SOURCE ::
───

If any notice of a proposed sale or other disposition of Collateral shall be
required by law, such notice shall be deemed reasonable and proper if given at
least 10 days before such sale or other disposition.
6.7 Registration Rights. (a) If the Administrative Agent
shall determine to exercise its right to sell any or all of the Pledged
Securities pursuant to Section 6.6, and if in the opinion of the Administrative
Agent it is necessary or advisable to have the Pledged Securities, or that
portion thereof to be sold, registered under the provisions of the Securities
Act, the relevant Grantor will cause the Issuer thereof to (i) execute and
deliver, and cause the directors and officers of such Issuer to execute and
deliver, all such instruments and documents, and do or cause to be done all
such other acts as may be, in the opinion of the Administrative Agent,
necessary or advisable to register the Pledged Securities, or that portion
thereof to be sold, under the provisions of the Securities Act, (ii) use its
best efforts to cause the registration statement relating thereto to become
effective and to remain effective for a period of one year from the date of the
first public offering of the Pledged Securities, or that portion thereof to be
sold, and (iii) make all amendments thereto and/or to the related prospectus
which, in the opinion of the Administrative Agent, are necessary or advisable,
all in conformity with the requirements of the Securities Act and the rules and
regulations of the Securities and Exchange Commission applicable thereto. Each
Grantor agrees to cause such Issuer to comply with the provisions of the
securities or "Blue Sky" laws of any and all jurisdictions which the
Administrative Agent shall designate and to make available to its security
holders, as soon as practicable, an earnings statement (which need not be
audited) which will satisfy the provisions of Section 11(a) of the Securities
Act.

───

STORED RECORDS ::
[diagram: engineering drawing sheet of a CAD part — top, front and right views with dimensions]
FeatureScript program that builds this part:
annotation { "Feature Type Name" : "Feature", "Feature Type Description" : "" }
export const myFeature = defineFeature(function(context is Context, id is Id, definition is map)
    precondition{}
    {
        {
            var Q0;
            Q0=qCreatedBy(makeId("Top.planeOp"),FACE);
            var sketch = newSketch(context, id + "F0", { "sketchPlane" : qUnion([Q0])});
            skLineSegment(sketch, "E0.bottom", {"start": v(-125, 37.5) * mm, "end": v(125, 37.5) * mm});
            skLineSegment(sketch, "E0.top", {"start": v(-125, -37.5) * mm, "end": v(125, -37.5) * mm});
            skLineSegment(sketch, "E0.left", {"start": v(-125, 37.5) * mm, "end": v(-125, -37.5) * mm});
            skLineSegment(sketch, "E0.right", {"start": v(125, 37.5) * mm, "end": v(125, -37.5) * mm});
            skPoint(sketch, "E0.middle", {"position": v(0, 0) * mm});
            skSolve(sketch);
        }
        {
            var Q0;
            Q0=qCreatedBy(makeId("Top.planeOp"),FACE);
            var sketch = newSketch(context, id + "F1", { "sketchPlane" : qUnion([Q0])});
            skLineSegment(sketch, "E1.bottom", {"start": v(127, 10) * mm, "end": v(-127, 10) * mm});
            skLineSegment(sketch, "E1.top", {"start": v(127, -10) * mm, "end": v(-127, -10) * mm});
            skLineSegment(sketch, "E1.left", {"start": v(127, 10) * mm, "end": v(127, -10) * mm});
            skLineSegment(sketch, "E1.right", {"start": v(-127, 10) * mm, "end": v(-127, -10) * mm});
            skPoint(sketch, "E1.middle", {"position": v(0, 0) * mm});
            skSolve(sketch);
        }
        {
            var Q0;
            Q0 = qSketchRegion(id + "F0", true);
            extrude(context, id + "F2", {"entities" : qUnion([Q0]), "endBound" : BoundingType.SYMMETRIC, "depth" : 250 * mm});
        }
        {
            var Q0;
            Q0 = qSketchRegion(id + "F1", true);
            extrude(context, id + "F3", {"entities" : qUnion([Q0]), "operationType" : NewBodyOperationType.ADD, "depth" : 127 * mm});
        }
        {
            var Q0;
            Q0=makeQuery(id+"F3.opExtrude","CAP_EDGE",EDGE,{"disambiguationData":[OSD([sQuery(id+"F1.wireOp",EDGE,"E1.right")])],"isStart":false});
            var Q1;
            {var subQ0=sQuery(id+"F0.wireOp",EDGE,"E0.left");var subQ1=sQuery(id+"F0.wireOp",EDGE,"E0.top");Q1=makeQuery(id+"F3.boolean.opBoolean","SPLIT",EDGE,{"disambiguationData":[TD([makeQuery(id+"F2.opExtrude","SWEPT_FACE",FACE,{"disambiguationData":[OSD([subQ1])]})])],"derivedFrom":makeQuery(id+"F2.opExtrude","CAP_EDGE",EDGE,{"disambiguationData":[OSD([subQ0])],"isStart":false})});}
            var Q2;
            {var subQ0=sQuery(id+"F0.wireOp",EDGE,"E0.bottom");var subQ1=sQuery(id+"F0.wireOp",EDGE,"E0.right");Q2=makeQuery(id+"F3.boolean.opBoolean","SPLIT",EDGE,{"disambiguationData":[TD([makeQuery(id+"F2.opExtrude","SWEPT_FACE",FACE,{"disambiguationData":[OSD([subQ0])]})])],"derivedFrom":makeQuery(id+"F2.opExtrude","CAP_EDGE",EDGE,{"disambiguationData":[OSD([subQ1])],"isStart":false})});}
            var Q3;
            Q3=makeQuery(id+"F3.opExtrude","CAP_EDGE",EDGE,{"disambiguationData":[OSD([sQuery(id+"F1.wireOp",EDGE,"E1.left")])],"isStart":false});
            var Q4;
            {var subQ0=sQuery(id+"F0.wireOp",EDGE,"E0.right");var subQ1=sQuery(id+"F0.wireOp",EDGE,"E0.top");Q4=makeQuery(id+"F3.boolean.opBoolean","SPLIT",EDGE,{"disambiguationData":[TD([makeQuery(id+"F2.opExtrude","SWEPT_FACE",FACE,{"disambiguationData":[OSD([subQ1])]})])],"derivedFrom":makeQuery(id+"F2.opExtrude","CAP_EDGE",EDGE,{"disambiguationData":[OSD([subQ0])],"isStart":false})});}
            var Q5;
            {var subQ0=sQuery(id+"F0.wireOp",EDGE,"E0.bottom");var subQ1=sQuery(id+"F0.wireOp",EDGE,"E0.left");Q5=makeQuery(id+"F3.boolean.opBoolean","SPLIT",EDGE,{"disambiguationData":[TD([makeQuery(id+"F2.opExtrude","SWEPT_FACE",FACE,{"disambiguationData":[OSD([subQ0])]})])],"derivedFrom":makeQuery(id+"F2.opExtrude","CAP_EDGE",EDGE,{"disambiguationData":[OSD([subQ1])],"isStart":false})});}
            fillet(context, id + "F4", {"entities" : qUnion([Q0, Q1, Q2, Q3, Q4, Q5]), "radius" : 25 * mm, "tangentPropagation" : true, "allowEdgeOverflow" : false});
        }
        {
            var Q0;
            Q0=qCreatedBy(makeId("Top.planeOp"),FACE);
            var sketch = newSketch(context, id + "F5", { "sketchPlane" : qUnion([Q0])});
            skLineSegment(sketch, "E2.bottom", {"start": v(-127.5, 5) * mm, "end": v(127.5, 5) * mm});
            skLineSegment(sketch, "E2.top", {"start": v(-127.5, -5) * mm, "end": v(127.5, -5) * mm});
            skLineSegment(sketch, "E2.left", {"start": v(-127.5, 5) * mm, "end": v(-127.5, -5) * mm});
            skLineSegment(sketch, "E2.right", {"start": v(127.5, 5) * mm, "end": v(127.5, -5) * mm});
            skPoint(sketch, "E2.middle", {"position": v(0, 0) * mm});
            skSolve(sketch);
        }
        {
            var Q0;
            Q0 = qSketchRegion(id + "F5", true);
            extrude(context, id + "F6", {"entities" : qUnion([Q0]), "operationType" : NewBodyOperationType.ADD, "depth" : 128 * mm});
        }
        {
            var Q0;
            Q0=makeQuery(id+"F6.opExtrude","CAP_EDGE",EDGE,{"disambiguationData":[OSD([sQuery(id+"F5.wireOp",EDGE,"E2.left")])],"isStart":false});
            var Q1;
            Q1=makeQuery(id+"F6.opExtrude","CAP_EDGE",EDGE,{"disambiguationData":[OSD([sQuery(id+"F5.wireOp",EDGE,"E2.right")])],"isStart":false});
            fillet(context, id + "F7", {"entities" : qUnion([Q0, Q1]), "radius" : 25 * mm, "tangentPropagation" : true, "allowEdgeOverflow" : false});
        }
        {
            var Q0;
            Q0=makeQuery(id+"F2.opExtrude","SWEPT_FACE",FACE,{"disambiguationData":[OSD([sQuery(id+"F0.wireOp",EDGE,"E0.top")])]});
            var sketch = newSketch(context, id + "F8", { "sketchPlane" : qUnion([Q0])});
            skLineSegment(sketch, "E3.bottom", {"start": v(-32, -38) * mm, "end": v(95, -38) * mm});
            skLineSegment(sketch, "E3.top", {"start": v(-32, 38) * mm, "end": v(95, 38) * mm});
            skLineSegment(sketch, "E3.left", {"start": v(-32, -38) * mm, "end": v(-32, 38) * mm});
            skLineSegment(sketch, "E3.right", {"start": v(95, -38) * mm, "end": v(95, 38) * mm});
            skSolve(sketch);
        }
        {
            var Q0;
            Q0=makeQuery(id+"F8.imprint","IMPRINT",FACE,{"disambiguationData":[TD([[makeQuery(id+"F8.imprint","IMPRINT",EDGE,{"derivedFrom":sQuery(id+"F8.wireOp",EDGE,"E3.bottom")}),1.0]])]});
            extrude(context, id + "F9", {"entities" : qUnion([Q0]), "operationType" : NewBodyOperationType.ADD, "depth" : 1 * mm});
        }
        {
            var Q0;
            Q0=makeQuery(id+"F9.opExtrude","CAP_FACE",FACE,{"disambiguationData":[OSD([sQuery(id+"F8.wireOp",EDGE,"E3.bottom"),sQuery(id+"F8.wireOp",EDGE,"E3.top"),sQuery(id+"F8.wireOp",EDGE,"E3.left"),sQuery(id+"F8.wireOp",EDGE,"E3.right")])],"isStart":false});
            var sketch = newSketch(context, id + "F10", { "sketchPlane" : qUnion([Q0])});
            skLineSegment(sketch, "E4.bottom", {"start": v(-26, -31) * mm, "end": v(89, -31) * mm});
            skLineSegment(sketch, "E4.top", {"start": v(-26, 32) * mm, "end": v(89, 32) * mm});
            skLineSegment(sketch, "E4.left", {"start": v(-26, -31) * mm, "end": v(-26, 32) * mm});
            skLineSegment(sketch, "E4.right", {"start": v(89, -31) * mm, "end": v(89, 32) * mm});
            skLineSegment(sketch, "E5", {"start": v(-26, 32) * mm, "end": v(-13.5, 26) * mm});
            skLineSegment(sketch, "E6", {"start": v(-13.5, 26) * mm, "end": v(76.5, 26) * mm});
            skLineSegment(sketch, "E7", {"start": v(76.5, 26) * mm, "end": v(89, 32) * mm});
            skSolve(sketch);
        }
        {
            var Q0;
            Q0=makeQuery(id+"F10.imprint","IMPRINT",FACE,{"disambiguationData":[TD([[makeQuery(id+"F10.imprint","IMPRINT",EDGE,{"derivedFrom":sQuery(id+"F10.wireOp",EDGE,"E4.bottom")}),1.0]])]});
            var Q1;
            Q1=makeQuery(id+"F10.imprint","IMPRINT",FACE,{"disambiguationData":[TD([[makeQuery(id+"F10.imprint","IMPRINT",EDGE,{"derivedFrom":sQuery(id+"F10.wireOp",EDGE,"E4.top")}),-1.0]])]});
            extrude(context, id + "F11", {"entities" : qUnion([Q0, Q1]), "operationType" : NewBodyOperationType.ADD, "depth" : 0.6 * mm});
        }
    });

───

REQUIRED TASKS ::
**A.** Quote the registration rights text word for word, starting with "If any notice" and going on through "or other disposition.".
**B.** Rewrite the paragraph of the registration rights text that begins "6.7 Registration Rights." as a shorter bulleted list that keeps its main facts.

SET OF ANSWERS ::
**A.**
If any notice of a proposed sale or other disposition of Collateral shall be
required by law, such notice shall be deemed reasonable and proper if given at
least 10 days before such sale or other disposition.

**B.**
- Applies when the Administrative Agent decides to sell any or all of the Pledged Securities under Section 6.6 and considers registration under the Securities Act necessary or advisable.
- The relevant Grantor must cause the Issuer to:
  - execute and deliver, and have its directors and officers execute and deliver, all instruments and documents, and do all other acts the Administrative Agent considers necessary or advisable for registration;
  - use its best efforts to make the registration statement effective and keep it effective for one year from the first public offering of the securities;
  - make all amendments to the registration statement or prospectus that the Administrative Agent considers necessary or advisable, in conformity with the Securities Act and the applicable rules and regulations of the Securities and Exchange Commission.
- Each Grantor must also cause the Issuer to comply with the securities or "Blue Sky" laws of any jurisdictions the Administrative Agent designates.
- The Issuer must make available to its security holders, as soon as practicable, an earnings statement that satisfies Section 11(a) of the Securities Act and need not be audited.